Braden Henry Durian, United States Military Academy


This paper explores the effects of Foreign Direct Investment (FDI) received from China on a country’s mean voting similarity with China in the United Nations General Assembly (UNGA) for a group of 136 countries using a fixed effects model. Recent developments with China’s Belt and Road Initiative (BRI) have led to concerns that China may be using the BRI as a means of purchasing influence. See, for example, a recent New York Times article with the headline “China Renews Its ‘Belt and Road’ Push for Global Sway.” Due to the recency of the initiative, these claims are not supported by empirical evidence. This paper aims to provide some perspective on the concern of influence buying. One possible way this influence-buying could manifest is through increasing policy alignment with China in the UNGA. A similar paper finds that an increase in loans of one percentage point of GDP is associated with a 26 percent increase in voting similarity between a recipient country and the G7 countries (Dreher, Axel, & Sturm, 2012).
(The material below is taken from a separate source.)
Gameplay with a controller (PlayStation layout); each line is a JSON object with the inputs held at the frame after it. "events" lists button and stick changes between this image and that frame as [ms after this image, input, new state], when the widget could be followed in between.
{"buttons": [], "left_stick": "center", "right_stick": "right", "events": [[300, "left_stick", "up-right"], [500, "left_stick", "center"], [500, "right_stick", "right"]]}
Ellis found that China’s post-2000 but pre-Belt-and-Road investments in Sub-Saharan Africa resulted in just an 0.00012 increase in similarity, seeming to suggest that vote buying was not taking place during this period (Ellis, 2013). These findings do not rule out vote buying with the increased investment of the BRI.

By using a panel dataset spanning from provided by the American Enterprise Institute on the FDI from China received by all countries in the period between 2005 and 2018, and variation within each country, I estimate the effect of FDI received on my outcome measure. I use GDP per capita, the impex rate, current account balance, total FDI inflow, Official Development Assistance received per capita, and population from the World Bank as controls. This builds upon previous literature by including additional years after the introduction of the BRI. I attempt to use inflation as an instrument to address endogeneity, but it is invalidated by a weak first stage. I find a small, statistically significant positive effect using OLS, but it is not economically significant. These results suggest less than a 1% increase in voting similarity given a 1 percentage point increase in the proportion of FDI to GDP, relative to similar countries that did not receive FDI, or that received less FDI. Although statistically significant, these results are not causal because FDI is endogenously determined during this period.